Although the Puritans are often thought to have come here to escape religious tyranny, in fact they set up a theocracy that was just as tyrannical in its own way as the Church of England, with no tolerance for dissent or acceptance of other religious beliefs, even (or especially) other Christian denominations.
Williams best documented this in a book published in England in 1644, “The Bloody Tenet of Persecution for Cause of Conscience.” He coins the phrase “wall of separation between Church and State,” and argues from the text of the Bible that the Church should not have civil governmental authority. He understood how easy it was for church elders to take advantage of the parishioners to the detriment of the spiritual mission of the Church.
Here is an additional note regarding the Puritans, who Williams felt invited corruption through entanglement. Puritans form the basis for the society depicted in Margaret Atwood’s “The Handmaid’s Tale,” which I have already commented on at some length. In that book, the founding fathers of a religious nation start off with the best of intentions, but inexorably are led down a path of theocracy, corruption, and harm to the citizens. The result is a religious dystopia where everyone is ultimately stripped of their freedom and free will, despite this not being the intent of those who set up the government.

Coming back to Louisiana, the Governor and others who passed H.B. 71 requiring the entanglement of Church and State have the best of intentions for the people. After all, how can it be bad to expose children to the Ten Commandments? Are these commandments not the foundation for our Christian values and the rule of law?

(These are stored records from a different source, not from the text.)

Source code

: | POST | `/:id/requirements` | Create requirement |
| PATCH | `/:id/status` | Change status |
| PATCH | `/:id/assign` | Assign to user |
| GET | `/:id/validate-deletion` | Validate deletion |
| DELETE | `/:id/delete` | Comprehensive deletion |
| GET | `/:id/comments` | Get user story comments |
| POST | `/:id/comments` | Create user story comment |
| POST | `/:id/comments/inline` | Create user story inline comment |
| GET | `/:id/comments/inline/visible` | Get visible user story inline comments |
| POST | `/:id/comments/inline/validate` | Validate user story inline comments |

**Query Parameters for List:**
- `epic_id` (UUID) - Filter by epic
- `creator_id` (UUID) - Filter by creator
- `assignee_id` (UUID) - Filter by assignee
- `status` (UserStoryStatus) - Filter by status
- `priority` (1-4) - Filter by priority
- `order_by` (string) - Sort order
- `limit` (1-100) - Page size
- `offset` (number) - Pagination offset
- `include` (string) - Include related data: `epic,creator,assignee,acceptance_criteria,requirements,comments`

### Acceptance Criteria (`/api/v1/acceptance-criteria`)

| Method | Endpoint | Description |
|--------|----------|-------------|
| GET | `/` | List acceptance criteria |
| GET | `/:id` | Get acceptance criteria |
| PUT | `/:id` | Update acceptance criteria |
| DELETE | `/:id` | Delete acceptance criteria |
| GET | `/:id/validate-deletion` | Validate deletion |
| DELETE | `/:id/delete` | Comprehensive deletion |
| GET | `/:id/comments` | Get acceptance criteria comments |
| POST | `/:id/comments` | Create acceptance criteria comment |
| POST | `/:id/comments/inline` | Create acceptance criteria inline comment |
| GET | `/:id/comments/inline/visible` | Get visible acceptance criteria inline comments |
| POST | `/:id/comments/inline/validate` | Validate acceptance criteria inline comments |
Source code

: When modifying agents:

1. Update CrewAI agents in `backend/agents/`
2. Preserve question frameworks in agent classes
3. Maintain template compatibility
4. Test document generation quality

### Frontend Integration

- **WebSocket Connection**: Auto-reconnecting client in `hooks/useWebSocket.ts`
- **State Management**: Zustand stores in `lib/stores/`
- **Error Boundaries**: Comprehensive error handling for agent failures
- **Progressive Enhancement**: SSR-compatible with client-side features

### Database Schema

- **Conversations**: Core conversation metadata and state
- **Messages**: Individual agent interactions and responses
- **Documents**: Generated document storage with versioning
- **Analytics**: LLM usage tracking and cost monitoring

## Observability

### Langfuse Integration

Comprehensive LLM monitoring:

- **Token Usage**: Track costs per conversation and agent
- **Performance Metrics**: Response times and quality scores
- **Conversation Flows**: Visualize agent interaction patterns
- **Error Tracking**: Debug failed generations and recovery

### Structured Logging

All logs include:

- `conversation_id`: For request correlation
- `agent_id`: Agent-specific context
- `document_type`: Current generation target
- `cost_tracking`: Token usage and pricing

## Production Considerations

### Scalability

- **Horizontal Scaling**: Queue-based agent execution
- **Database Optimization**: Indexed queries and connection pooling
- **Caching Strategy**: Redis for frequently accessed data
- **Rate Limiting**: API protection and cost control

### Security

Yes, in a way they are. But the concern is really that we would lose sight of the lessons learned from the Puritans, the Church of England, and the European Catholic Church of the middle ages. This particular Biblical display is a small step down the path of integrating the Government with the Church. Perhaps it would be fine. But, if Roger Williams were alive, he would be concerned that the religious leaders are losing control, and that they would ultimately be consumed by the power they could wield over the people. The result would be a Church that has lost its way in guiding souls to heaven, as well as a government that would not serve the democratic interests of its people.